* _Supplied material_:
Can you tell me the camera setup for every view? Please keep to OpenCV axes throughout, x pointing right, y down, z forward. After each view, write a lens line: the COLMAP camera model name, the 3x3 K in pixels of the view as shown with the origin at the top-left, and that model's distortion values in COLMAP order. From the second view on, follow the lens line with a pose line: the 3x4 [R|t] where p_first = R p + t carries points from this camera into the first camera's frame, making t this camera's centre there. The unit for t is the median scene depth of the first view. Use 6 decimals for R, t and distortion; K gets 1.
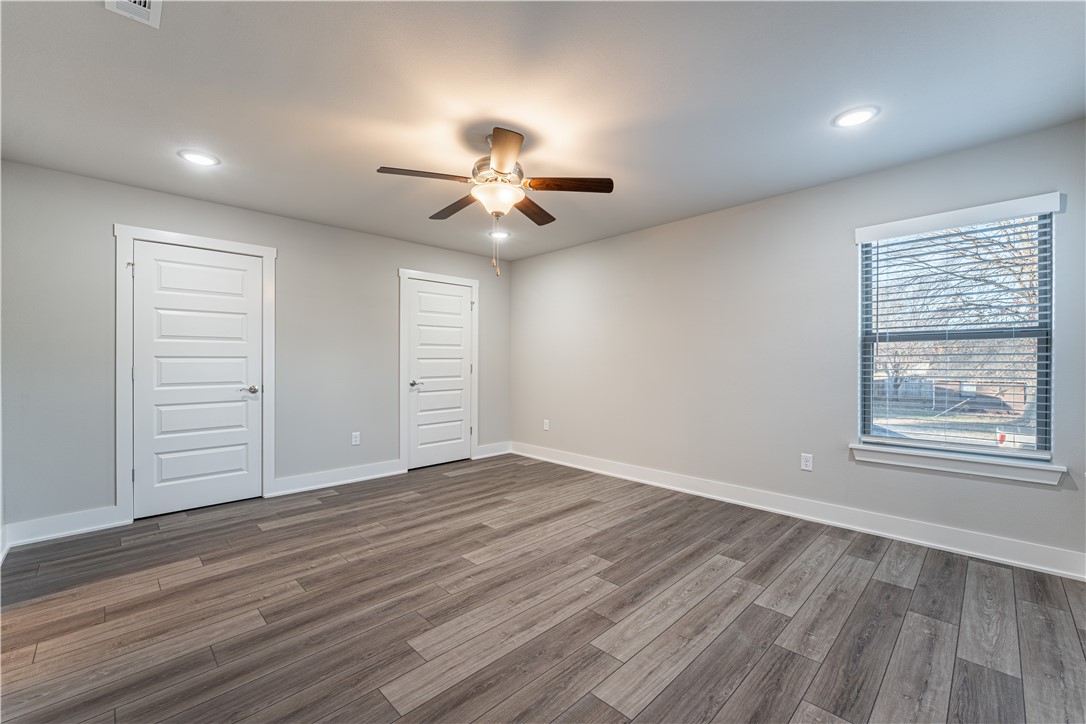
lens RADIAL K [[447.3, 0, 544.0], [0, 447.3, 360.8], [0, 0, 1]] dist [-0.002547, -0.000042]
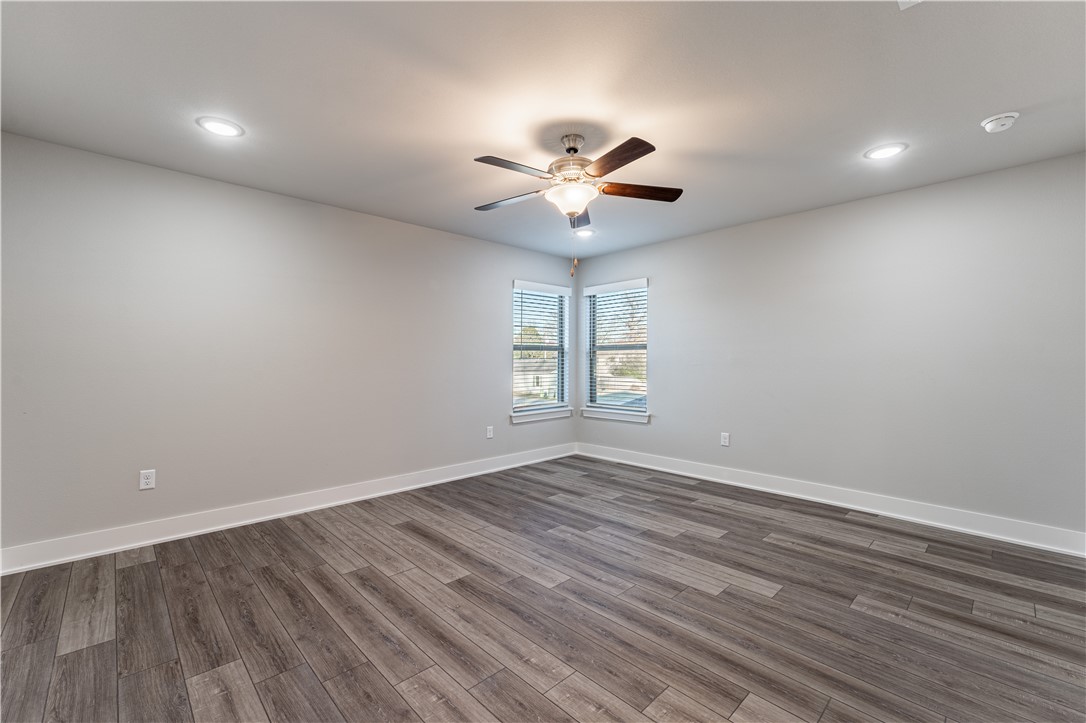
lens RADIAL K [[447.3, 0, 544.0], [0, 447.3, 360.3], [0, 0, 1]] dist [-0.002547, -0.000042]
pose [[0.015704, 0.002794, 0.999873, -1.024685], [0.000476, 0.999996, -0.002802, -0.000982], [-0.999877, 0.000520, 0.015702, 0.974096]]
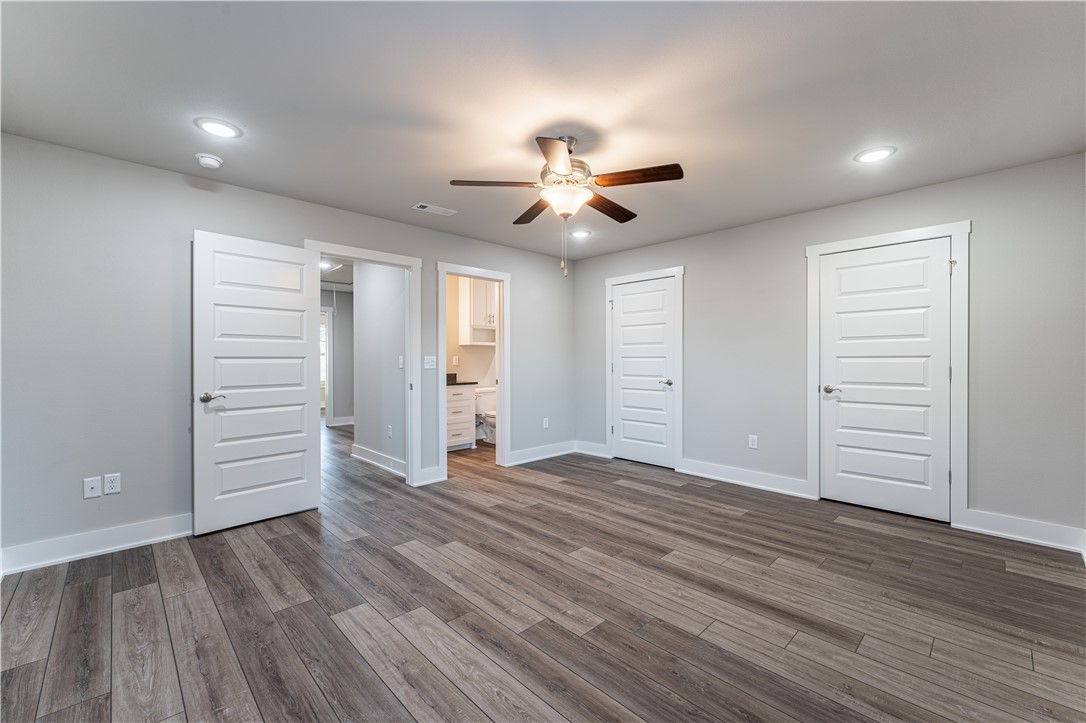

* _Assignment_: Set down the listing above line for line, with no change to any character, and leave out the pictures.

* _Exercise response_:
Can you tell me the camera setup for every view? Please keep to OpenCV axes throughout, x pointing right, y down, z forward. After each view, write a lens line: the COLMAP camera model name, the 3x3 K in pixels of the view as shown with the origin at the top-left, and that model's distortion values in COLMAP order. From the second view on, follow the lens line with a pose line: the 3x4 [R|t] where p_first = R p + t carries points from this camera into the first camera's frame, making t this camera's centre there. The unit for t is the median scene depth of the first view. Use 6 decimals for R, t and distortion; K gets 1.
lens RADIAL K [[447.3, 0, 544.0], [0, 447.3, 360.8], [0, 0, 1]] dist [-0.002547, -0.000042]
lens RADIAL K [[447.3, 0, 544.0], [0, 447.3, 360.3], [0, 0, 1]] dist [-0.002547, -0.000042]
pose [[0.015704, 0.002794, 0.999873, -1.024685], [0.000476, 0.999996, -0.002802, -0.000982], [-0.999877, 0.000520, 0.015702, 0.974096]]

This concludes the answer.